19. a spandex, it comprises the product of following ingredients:

(a) contain by making poly-(tetramethylene-copolymerization-ethyleneether) glycol of the formation unit that oxolane and oxirane copolymerization generate, the cell mesh that wherein is derived from oxirane exists with about 16 to about 70 moles of % in poly-(tetramethylene-copolymerization-ethyleneether) glycol;

(b) at least a vulcabond;

(c) one or more diamine chain extenders; And

Wherein cahin extension agent comprises one or more diamines, and wherein this spandex have at least 0.0341 gram/dawn the retraction force under 200% elongation and less than 0.227 gram/dawn in 300% load force under extending.
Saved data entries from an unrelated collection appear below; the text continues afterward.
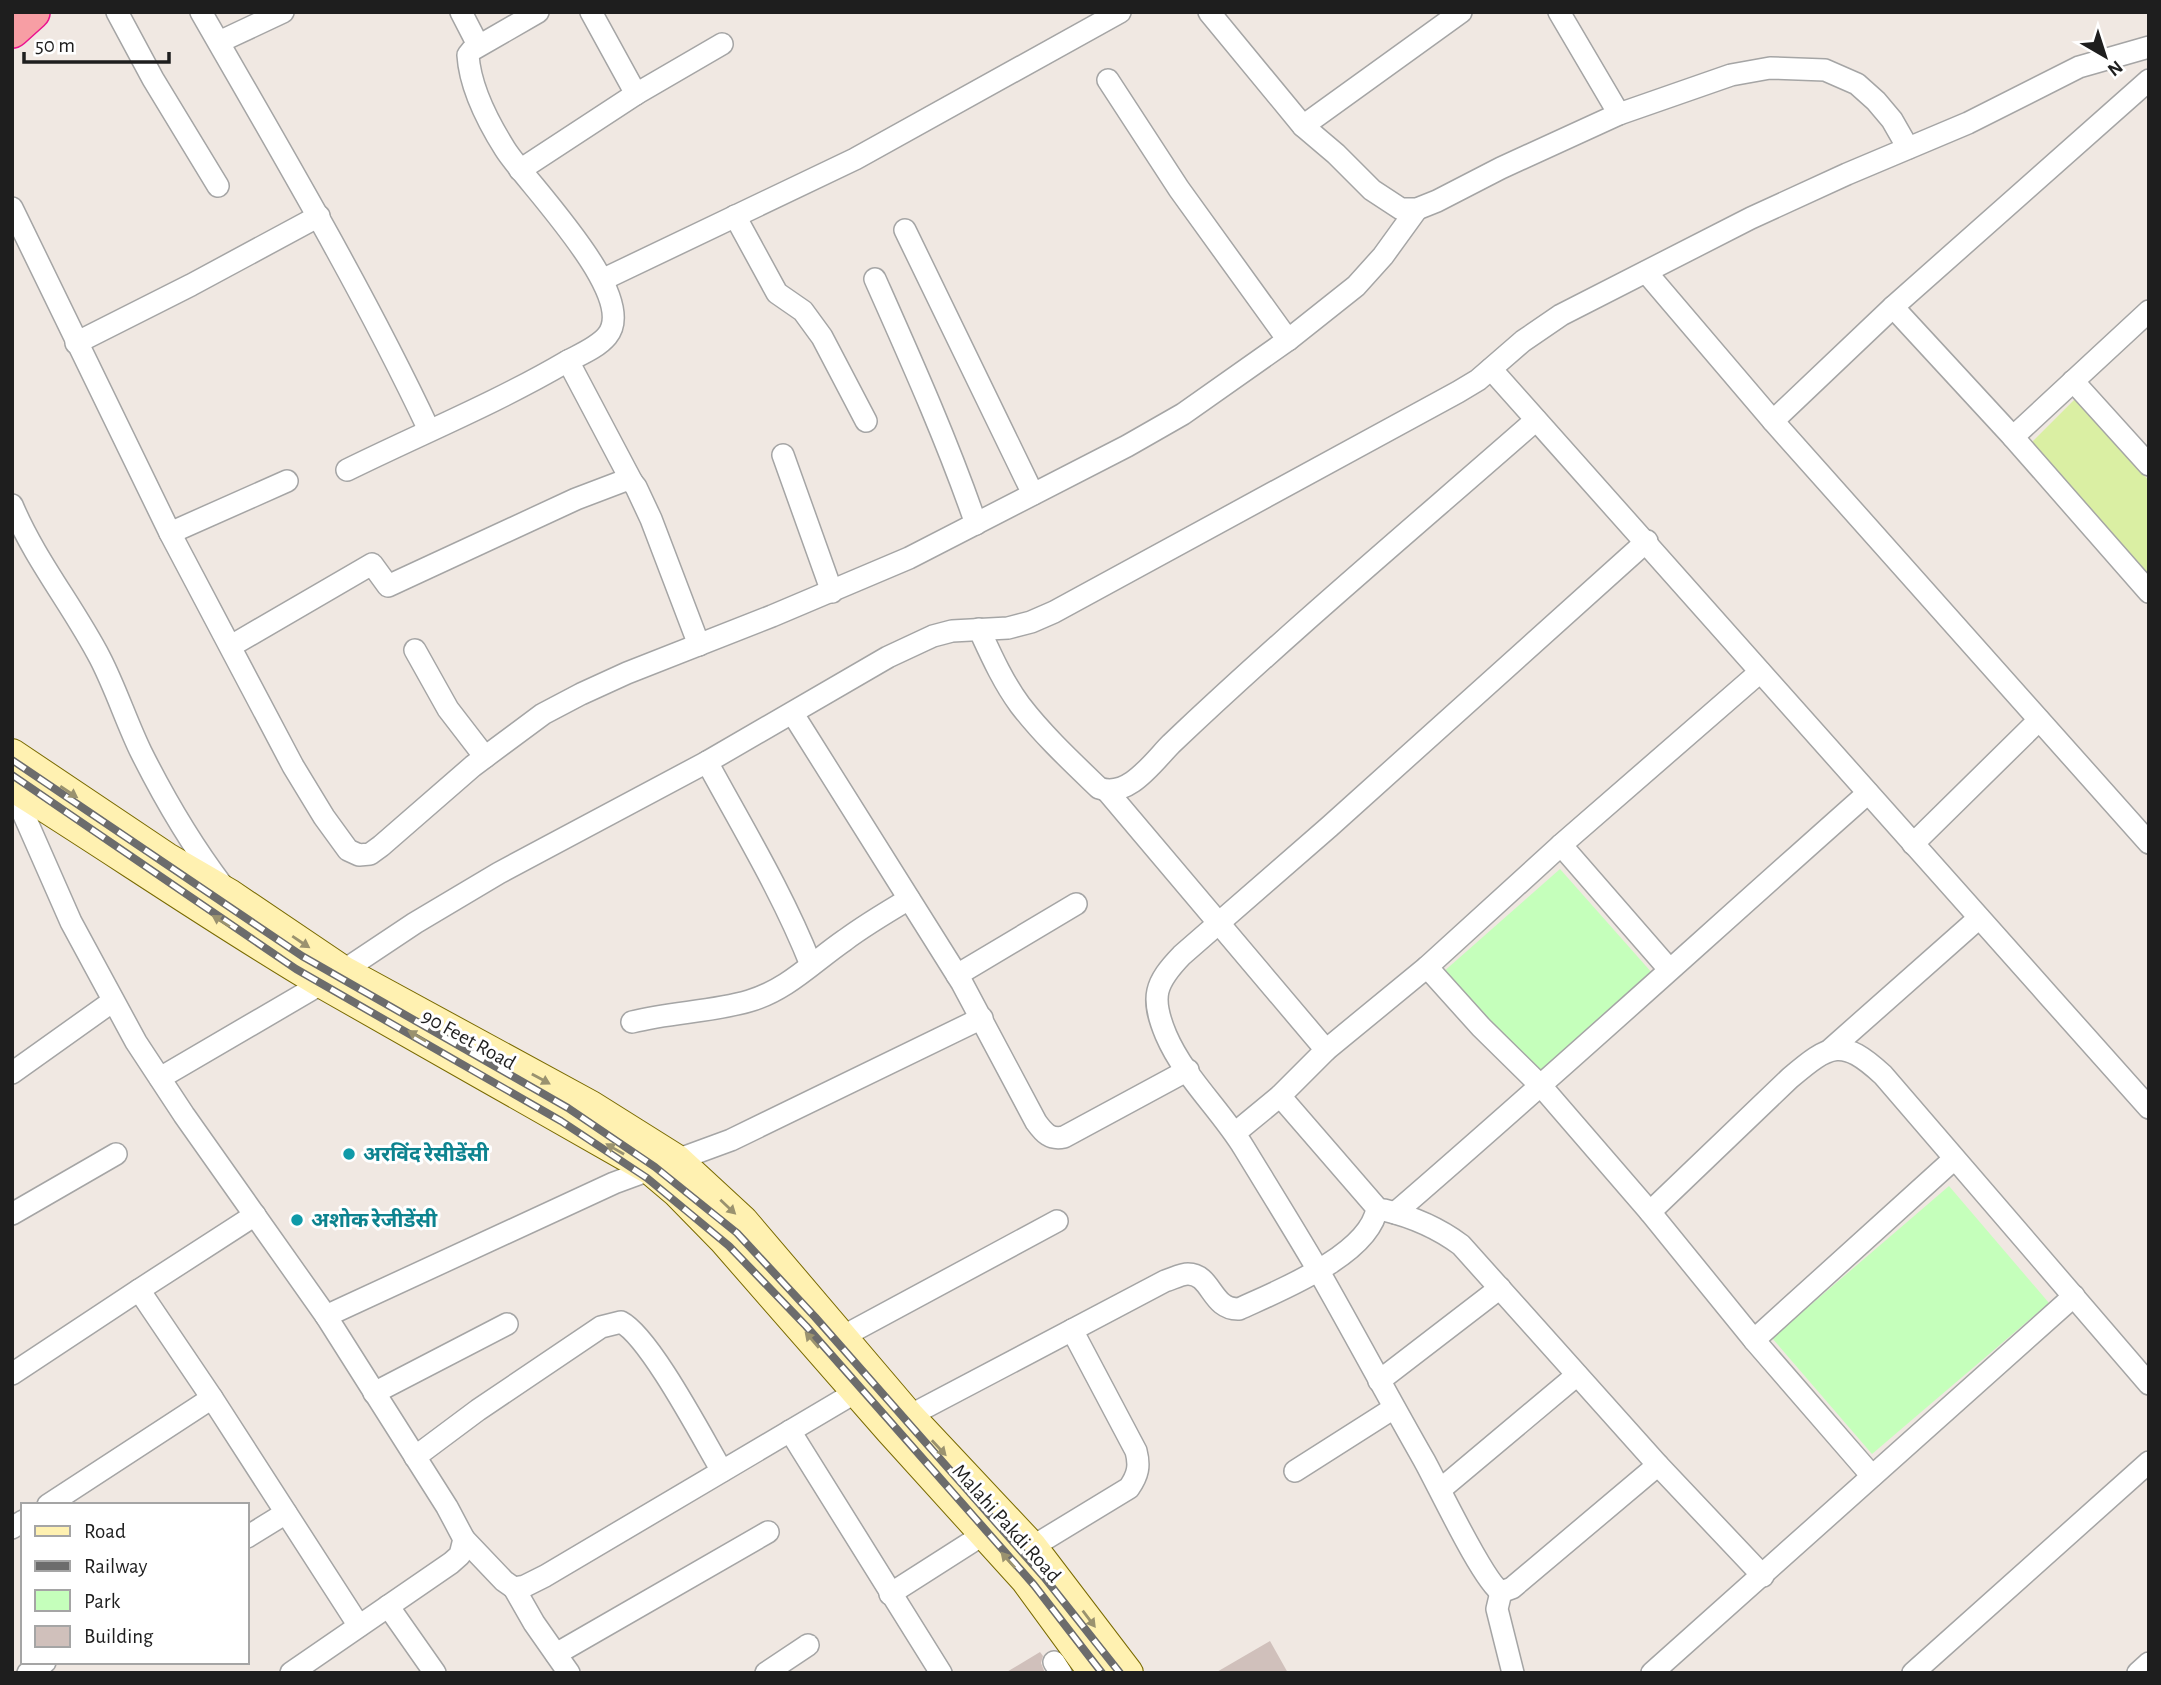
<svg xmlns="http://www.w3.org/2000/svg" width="2161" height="1685" viewBox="0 0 2161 1685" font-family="'Alegreya Sans','Noto Sans Devanagari',sans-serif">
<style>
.grass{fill:#daefa3}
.park{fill:#c5ffbb}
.building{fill:#d0c0bb}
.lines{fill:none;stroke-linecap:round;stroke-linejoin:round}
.minor-casing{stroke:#a5a5a5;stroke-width:24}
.secondary-casing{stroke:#796a00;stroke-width:32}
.trunk-casing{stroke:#eb128f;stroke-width:38}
.minor{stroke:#fff;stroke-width:21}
.secondary{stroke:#fff1b1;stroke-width:30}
.trunk{stroke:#f79ea4;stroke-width:35}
.rail-casing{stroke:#6c6c6c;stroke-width:8}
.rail{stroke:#fff;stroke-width:5;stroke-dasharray:16;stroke-linecap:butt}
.oneway{fill:#9a926f}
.culture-dot{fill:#0f9aa8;stroke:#fff;stroke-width:2.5}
.labels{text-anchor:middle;stroke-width:6;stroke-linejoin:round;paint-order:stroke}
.street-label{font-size:21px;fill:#1e1e1e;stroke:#fff}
.culture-label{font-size:21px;font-weight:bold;fill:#0d838f;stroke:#fff;text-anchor:start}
</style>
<rect width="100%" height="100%" fill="#f0e8e2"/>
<path class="grass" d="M2077,397L2149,481V582L2028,446Z"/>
<g class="park">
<path d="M1560,869L1653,974L1536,1083L1442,973Z"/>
<path d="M1949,1186L2049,1303L1872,1454L1772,1338Z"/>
</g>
<g class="building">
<path d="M1270,1641L1288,1673H1215Z"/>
<path d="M1040,1652L1043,1656L1041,1663L1045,1673H1005Z"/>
</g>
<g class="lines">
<g class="minor-casing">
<g id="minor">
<path d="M117,12L153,79L218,186"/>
<path d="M201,12C280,150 361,286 429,430"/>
<path d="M461,12L478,45"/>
<path d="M591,12L636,94"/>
<path d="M1209,12L1303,126L1336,154L1372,190L1401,209H1417L1437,201L1501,168L1619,114L1731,75L1770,68L1825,70L1857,84L1876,101L1892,120L1908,148"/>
<path d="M1559,12L1619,114"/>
<path d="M219,42L283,12"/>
<path d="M1108,80L1179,189L1288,340"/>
<path d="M1303,126L1461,12"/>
<path d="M520,170L636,94L722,44"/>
<path d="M12,208L170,533L293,766L324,817L348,850L359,855L370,854L381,846L473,766L543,714L581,694L627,673L772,616L909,558L1127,446L1183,414L1288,340L1356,286L1383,256L1417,209"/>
<path d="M735,216L777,293L803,311L822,337L866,421"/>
<path d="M905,230L1033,494"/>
<path d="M1646,272L1773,421L2149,843"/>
<path d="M604,279L855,159L1120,12"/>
<path d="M875,279C911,360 947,440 976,524"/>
<path d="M1893,307L2013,437L2149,311"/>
<path d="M76,343L191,285L319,216"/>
<path d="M568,361L632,482"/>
<path d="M1491,369C1711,614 1929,862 2149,1108"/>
<path d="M2073,381L2149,465"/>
<path d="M1773,421L1893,307L2149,80"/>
<path d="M2013,437L2149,592"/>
<path d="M783,455L832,592"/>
<path d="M347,470C420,434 496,403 566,362C579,355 597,348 607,336C641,296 526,183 505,149C488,122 470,87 468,55L472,50L538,12"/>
<path d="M12,505C35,560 73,606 100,658C116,689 126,721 141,752C164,798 191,844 222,885"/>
<path d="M170,533L287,481"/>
<path d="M1647,541L1329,827L1182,955C1155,983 1150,997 1166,1035C1184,1077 1220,1109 1244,1148C1269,1189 1294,1229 1318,1270C1354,1333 1388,1397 1424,1460C1438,1485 1483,1581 1501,1592L1512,1588L1658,1465"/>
<path d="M979,629C991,655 1003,682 1020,705C1043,735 1072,762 1099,788C1128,799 1153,762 1171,744C1289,632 1414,527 1536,420"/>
<path d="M231,646L372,564L388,586L576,499L626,480L632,482L636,487L651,519L699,645"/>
<path d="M415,650L448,709L485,757"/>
<path d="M793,714L962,983L1036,1122C1044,1133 1050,1140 1064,1137L1188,1070"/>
<path d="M707,762C744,830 783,894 811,965"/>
<path d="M12,788L71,922L136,1042L184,1115L326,1316L447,1507L464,1539L460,1555L451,1563L291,1673"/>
<path d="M1107,791L1326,1050"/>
<path d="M1913,844L2039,720"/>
<path d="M1561,845L1669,969"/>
<path d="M1427,967L1481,1027L1542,1087L1650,1212L1754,1340L1872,1476"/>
<path d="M957,975L1076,904"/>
<path d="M632,1022C671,1012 711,1012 749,1001C787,990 813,962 845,940C865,925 887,912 909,899"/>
<path d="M1831,1049L1979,918"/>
<path d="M12,1073L113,1001"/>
<path d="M160,1078L343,971L415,923L499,873L707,762L888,657L933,636L952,631L1008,628L1031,622L1054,612L1458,392L1478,380L1523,341L1561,315L1751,218L1847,174L1968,123L2079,67L2149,47"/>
<path d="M1235,1133L1280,1096L1326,1050L1427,967L1561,845L1760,672"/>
<path d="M1384,1210C1413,1217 1437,1227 1461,1245L1658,1465L1763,1576"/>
<path d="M1650,1212L1790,1078C1830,1044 1842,1037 1883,1075L2149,1384"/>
<path d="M1395,1213C1555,1075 1710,933 1868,793"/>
<path d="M12,1214L116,1154"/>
<path d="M139,1290L255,1215"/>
<path d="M326,1316L614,1183L731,1140L982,1018"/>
<path d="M840,1338L1057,1221"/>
<path d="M1754,1340L1954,1159"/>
<path d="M12,1374L139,1290L212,1398L359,1626"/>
<path d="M1379,1381L1500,1288"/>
<path d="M374,1393L507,1324"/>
<path d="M909,1416L1165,1281C1172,1279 1181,1274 1188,1274C1212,1274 1211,1310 1239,1309C1278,1291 1370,1255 1377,1208L1280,1096"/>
<path d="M790,1431L941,1673"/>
<path d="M415,1457L478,1410L601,1327L621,1322C650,1337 703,1439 722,1471"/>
<path d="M1295,1471L1394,1408"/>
<path d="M1441,1489L1577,1375"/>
<path d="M48,1505L212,1398"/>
<path d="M12,1528L23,1521"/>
<path d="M247,1537L286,1513"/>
<path d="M464,1539L504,1581L514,1588L525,1586L545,1576L856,1392"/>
<path d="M1032,1547L1129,1488C1138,1475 1140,1466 1136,1451L1072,1330"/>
<path d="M514,1588L534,1623L569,1673"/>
<path d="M1501,1592L1497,1609L1513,1673"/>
<path d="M890,1594L984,1534"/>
<path d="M388,1606L435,1673"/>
<path d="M556,1654L768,1532"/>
<path d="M1054,1662L1061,1673"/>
<path d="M28,1673L45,1662"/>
<path d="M766,1673L808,1645"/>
<path d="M1652,1673L2074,1296"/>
<path d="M1913,1673L2149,1462"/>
<path d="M2138,1673L2149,1663"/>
</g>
</g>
<g class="secondary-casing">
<g id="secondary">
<path d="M12,754L167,858L229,894L343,971L591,1106L677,1160L743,1221L909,1416L1032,1547L1128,1673"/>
<path d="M12,786C116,851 217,921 322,983C431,1046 542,1107 651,1170L677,1192L723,1239L890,1430L1026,1580L1094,1673"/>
</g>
</g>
<g class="trunk-casing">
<path id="trunk" d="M12,30L32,12"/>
</g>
<use href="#minor" class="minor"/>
<use href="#secondary" class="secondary"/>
<use href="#trunk" class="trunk"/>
<g class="rail-casing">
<g id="rail">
<path d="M12,760L302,956L568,1108L655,1167L737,1233L815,1317L1044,1577L1120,1673"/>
<path d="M12,775L296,969L561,1121L647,1178L729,1246L806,1326L1034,1585L1102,1673"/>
</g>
</g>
<use href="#rail" class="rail"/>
</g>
<defs><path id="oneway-solid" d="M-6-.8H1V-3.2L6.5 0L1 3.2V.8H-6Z" transform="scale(1.75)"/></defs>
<g class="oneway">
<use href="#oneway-solid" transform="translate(69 792) rotate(34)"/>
<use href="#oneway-solid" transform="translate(221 921) rotate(-148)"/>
<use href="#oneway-solid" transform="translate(301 942) rotate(34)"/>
<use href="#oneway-solid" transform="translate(417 1036) rotate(-150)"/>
<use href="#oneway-solid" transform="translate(541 1079) rotate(29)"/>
<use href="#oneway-solid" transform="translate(615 1149) rotate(-150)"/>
<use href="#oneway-solid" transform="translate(728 1207) rotate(43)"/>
<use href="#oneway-solid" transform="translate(812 1340) rotate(-131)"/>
<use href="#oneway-solid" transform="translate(939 1448) rotate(47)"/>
<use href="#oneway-solid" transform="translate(1008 1560) rotate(-132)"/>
<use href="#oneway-solid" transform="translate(1089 1619) rotate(53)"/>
</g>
<g class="culture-dot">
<circle cx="349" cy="1154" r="7"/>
<circle cx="297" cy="1220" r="7"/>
</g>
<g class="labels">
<g class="street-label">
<text transform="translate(469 1039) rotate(29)" y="7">90 Feet Road</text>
<text transform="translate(1007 1523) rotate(48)" y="7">Malahi Pakdi Road</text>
</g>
<g class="culture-label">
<text x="363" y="1161">अरविंद रेसीडेंसी</text>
<text x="311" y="1227">अशोक रेजीडेंसी</text>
</g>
</g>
<rect width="2161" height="1685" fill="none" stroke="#1e1e1e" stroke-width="28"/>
<rect x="21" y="1503" width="228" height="161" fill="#ffffff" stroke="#a5a5a5" stroke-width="2"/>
<rect x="35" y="1526" width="35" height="10" fill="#fff1b1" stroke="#a5a5a5" stroke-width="2"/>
<text x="84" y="1538" font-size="21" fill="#1e1e1e">Road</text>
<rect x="35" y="1561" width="35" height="10" fill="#6c6c6c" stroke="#a5a5a5" stroke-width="2"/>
<text x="84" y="1573" font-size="21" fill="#1e1e1e">Railway</text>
<rect x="35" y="1590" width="35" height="21" fill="#c5ffbb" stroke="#a5a5a5" stroke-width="2"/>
<text x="84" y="1608" font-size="21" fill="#1e1e1e">Park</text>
<rect x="35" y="1626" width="35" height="21" fill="#d0c0bb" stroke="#a5a5a5" stroke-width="2"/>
<text x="84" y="1643" font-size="21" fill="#1e1e1e">Building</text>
<g transform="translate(2105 56) rotate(141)" stroke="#ffffff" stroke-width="5" paint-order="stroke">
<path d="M0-5L12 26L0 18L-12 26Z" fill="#1e1e1e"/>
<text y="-10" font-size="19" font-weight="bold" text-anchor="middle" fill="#1e1e1e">N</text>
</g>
<path d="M24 52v10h145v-10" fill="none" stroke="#1e1e1e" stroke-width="3.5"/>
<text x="35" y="52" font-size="21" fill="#1e1e1e" stroke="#ffffff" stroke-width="5" paint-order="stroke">50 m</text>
</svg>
20. a spandex, it comprises the product of following ingredients:

(a) contain by making poly-(tetramethylene-copolymerization-ethyleneether) glycol of the formation unit that oxolane and oxirane copolymerization generate, the cell mesh that wherein is derived from oxirane exists with about 16 to about 70 moles of % in poly-(tetramethylene-copolymerization-ethyleneether) glycol;

(b) at least a vulcabond;

(c) one or more diamine chain extenders; And

Wherein cahin extension agent comprises one or more diamines, and wherein this spandex have at least 0.495 gram/dawn toughness and less than 0.16 gram/dawn 200% the elongation under load force.